#### WORK TASK 1:
Count the lines in the records that contain the word "momento" and give only that number.

# Data Processing 

## Hydrating a System 

Hydrating a system is an essential part of a well-oiled recommendation system. As datasets grow larger and larger, it proved benificial to use specialized computing libraries to help handle the data at scale. 

**Spark**

A natively distributed programming language that is built to scale horizontally and allows for lazy evaluation of expressions

Spark employs a driver program that oversees:
- Cluster management 
- Worker nodes each with an executor, cache and tasks

**PySpark**

Python API access to the Spark computing library that can be used to help process and transform large-scale datasets 

PySpark provides a convenient SQL API that allows us to write what seems to be SQL queries against large datasets

**Lambda Architecture**

Daily jos with smaller, and more frequent batch jobs

Batch and Speed layers are inversly identified by the frequeny of processing and the volume per run of the data seen
- Speed layers may have varying frequencies
- One may employ multiple speed layers for varying batch cadences

**DataLoaders**

Originating from PyTorch but later adopted by other gradient-optimized workflows, DataLoaders allow us to define how data is batched and sent to models for training

## Data Structure for Learning and Inference

**Vector Search and ANN Index**

Our goal with vectors is to use the latent space and associated similarity metric to quickly retrieve similar items in the space, but how can we make it faster?

#### STORED DATA:
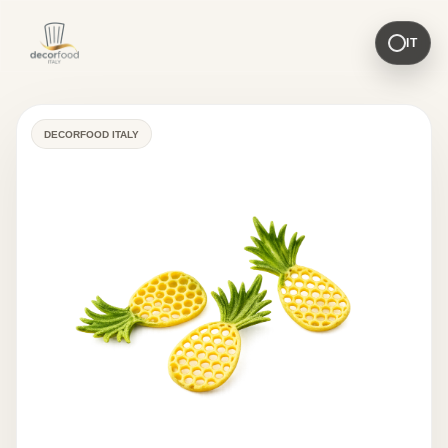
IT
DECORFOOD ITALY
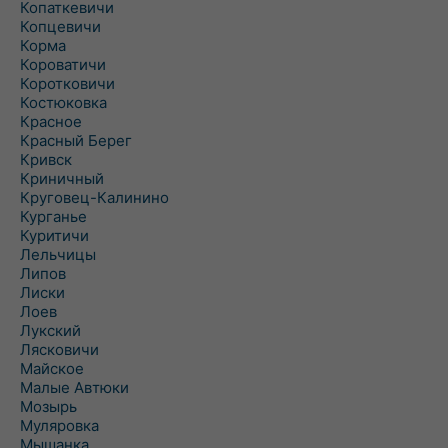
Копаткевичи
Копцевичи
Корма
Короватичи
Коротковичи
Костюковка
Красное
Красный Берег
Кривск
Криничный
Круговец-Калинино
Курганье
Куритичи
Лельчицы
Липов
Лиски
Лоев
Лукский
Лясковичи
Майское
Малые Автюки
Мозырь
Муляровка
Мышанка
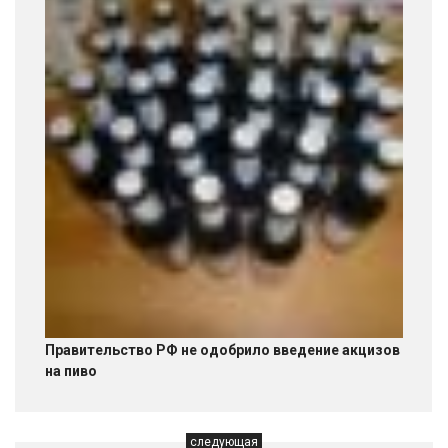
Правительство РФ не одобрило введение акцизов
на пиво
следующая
==
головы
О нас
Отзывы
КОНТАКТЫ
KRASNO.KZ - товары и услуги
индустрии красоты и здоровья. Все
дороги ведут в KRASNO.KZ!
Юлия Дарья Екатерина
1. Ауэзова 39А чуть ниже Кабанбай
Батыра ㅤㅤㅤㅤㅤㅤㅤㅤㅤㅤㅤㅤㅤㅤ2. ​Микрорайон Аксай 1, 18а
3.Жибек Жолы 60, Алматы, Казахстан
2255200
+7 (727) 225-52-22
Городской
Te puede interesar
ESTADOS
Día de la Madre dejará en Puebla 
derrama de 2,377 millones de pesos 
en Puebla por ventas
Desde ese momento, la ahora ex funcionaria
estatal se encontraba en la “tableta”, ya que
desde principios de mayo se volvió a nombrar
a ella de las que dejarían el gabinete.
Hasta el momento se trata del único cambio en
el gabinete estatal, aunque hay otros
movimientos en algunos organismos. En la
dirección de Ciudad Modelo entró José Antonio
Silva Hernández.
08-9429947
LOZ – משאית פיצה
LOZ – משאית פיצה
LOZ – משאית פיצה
---
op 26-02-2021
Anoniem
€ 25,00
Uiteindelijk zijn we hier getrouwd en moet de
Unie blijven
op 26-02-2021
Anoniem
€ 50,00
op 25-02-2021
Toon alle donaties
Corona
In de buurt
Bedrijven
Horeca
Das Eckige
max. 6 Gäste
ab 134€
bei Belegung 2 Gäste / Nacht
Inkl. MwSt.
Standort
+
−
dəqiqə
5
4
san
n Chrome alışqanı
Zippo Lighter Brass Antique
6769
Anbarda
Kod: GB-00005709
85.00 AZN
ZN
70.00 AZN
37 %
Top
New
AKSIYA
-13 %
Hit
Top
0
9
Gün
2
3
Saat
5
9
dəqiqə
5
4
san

#### WORK TASK 2:
Please print the whole data processing text above without changing anything.

#### YOUR SOLUTION 1:
2

#### YOUR SOLUTION 2:
# Data Processing 

## Hydrating a System 

Hydrating a system is an essential part of a well-oiled recommendation system. As datasets grow larger and larger, it proved benificial to use specialized computing libraries to help handle the data at scale. 

**Spark**

A natively distributed programming language that is built to scale horizontally and allows for lazy evaluation of expressions

Spark employs a driver program that oversees:
- Cluster management 
- Worker nodes each with an executor, cache and tasks

**PySpark**

Python API access to the Spark computing library that can be used to help process and transform large-scale datasets 

PySpark provides a convenient SQL API that allows us to write what seems to be SQL queries against large datasets

**Lambda Architecture**

Daily jos with smaller, and more frequent batch jobs

Batch and Speed layers are inversly identified by the frequeny of processing and the volume per run of the data seen
- Speed layers may have varying frequencies
- One may employ multiple speed layers for varying batch cadences

**DataLoaders**

Originating from PyTorch but later adopted by other gradient-optimized workflows, DataLoaders allow us to define how data is batched and sent to models for training

## Data Structure for Learning and Inference

**Vector Search and ANN Index**

Our goal with vectors is to use the latent space and associated similarity metric to quickly retrieve similar items in the space, but how can we make it faster?